Since no one else is giving you an answer, I'll kick it off.
I'm sure someone will be along in a minute with better advice.
You might try a little gentle lapping, but be aware, you are opening headspace. If your rifle is on the loose end of the tolerance, you could easily end up with too much headspace; an out of spec rifle.
You might get away with a couple thousandths. Might not. You would need a set of gauges to know where you are at.
Lapping is usually done during/prior to barreling, the bolt is lapped in, then the headspace is set after.
Fixes are : remove the barrel, lap the lugs in, set the barrel back one thread and ream to a good headspace.
Surplus rifles were often assembled with miss matched parts by simply trying bolts until one was found that would headspace with the action.
You could try a new bolt, but it would be a crapshoot that it would be an improvement.
Finally, if you reload....You can lap until you have full contact, even if you are out of spec, then set your sizing die to just bump the shoulder on your " fireformed" cases, which will have stretched to the new, longer chamber dimensions, creating a mini-wildcat, as it were.
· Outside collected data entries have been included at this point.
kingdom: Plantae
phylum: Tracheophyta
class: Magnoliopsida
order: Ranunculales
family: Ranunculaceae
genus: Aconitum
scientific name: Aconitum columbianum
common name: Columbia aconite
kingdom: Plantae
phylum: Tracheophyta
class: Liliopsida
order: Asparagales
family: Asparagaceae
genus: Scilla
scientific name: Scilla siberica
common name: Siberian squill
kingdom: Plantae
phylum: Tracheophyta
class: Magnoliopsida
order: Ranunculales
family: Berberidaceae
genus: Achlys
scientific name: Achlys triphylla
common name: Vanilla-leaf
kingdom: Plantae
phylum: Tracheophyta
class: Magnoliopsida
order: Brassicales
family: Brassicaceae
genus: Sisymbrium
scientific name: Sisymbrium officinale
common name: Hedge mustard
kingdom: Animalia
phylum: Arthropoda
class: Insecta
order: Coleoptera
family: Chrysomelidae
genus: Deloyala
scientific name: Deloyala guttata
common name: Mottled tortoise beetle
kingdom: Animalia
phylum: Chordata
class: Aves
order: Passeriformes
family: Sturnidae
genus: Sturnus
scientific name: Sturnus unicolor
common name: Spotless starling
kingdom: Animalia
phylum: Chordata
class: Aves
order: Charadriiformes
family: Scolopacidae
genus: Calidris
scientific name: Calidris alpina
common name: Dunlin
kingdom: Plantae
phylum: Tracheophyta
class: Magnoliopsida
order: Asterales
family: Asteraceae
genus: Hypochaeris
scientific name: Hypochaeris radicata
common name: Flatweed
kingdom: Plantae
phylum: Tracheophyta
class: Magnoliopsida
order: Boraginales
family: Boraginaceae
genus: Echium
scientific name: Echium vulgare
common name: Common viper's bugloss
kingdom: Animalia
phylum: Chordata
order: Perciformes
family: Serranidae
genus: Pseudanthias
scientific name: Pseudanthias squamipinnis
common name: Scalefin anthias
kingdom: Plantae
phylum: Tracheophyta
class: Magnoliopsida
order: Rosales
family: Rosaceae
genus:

But you must be very careful and know your business, continually resizing the cases to original size and firing them is a recipe for case failure, bad things can happen. In addition, it would be dangerous and unethical if the rifle could ever be sold or passed on in this condition, which would essentially in " No-go" headspace condition.
Best bet: pull the barrel, lap lugs, set back barrel, recut the chamber.